An employer may not pre-establish the following.

  • A mandatory beginning date for maternity leave (e.g., beginning of third trimester).  An employer cannot force an employee to take time off for pregnancy or a pregnancy-related condition, unless the condition prevents the employee from being able to do her job. 

  • A length of time for maternity leave (e.g., at least four weeks after the birth).  A woman who has given birth must be allowed to return to her job when she can perform it if other employees who have been absent because of a temporary disability are allowed to return to work as soon as they are able.  If a doctor's statement is required to establish return dates for pregnant workers, a similar statement must be required for employees on disability leave for other reasons.


Reinstatement rights of women on leave for pregnancy or pregnancy-related reasons are protected to the extent employees on other types of disability leave have such rights.  Such rights include return to the same or an equivalent position, seniority, and retirement benefits.
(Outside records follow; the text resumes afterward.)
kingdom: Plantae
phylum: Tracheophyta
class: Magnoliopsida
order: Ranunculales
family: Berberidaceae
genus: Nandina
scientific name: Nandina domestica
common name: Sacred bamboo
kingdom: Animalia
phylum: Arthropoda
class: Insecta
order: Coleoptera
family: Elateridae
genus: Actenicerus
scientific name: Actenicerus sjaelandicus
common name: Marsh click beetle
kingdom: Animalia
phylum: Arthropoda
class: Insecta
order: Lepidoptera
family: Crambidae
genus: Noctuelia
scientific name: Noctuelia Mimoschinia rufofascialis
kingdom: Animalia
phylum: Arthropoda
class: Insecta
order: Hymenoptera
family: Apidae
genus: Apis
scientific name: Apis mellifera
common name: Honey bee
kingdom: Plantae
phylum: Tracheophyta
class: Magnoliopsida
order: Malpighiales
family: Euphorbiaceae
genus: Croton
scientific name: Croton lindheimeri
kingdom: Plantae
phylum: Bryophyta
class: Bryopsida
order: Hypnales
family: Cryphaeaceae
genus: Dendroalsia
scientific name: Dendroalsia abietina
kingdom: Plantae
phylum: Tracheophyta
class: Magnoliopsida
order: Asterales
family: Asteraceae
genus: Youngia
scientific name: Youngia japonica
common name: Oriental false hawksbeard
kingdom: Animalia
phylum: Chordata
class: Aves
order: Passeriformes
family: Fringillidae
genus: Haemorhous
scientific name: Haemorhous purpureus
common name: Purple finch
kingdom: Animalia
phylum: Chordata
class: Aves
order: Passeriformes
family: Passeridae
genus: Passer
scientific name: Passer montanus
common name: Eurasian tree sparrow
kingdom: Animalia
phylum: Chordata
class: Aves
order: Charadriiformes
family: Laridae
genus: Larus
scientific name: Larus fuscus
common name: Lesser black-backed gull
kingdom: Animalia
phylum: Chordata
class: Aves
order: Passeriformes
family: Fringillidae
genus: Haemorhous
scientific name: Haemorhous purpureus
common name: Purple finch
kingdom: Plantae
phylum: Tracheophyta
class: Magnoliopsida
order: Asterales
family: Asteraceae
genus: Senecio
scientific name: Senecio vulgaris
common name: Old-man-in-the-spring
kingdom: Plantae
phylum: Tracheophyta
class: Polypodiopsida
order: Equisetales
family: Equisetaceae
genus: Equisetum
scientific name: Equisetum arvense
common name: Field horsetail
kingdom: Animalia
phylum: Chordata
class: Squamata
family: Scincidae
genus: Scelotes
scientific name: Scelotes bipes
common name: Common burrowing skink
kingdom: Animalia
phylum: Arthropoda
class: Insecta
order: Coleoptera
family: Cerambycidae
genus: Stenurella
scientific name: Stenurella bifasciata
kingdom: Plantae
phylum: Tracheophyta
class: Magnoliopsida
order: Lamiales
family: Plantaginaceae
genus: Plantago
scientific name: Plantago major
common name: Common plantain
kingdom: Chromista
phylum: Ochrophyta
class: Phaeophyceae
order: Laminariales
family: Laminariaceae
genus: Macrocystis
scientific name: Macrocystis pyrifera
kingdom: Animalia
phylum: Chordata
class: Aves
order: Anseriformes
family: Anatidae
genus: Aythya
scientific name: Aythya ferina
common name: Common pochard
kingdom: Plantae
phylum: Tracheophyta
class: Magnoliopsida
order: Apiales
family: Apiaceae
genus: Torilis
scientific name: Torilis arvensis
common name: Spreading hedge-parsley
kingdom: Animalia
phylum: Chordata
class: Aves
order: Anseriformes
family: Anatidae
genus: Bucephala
Any benefits provided to employees with temporary, long-term, or permanent disabilities must also be available to employees disabled by pregnancy-related conditions.  Examples: paying disability benefits, health and life insurance premium payments, pension accrual, and profit-sharing plans.

If an employer offers different health plans for employees to choose from, each plan must cover pregnancy-related conditions and the deductible for such conditions must be the same.

If an employer's insured health plan denies coverage for pre-existing conditions, that plan may deny coverage for a pregnancy that exists at the time that the coverage became effective.  However, an employer is prohibited from applying any such limit differently for pregnancy-related conditions than for other medical conditions.

The PDA does not require that an employer health plan provide dependent or spousal coverage.  If a plan restricts coverage to employees, additional coverage is not required.

If the medical expenses of employees' spouses are covered under the employer's plan, pregnancy-related expenses of a male employee's wife must receive the same coverage.  However, a pregnant spouse does not necessarily have to receive the same coverage as a pregnant employee.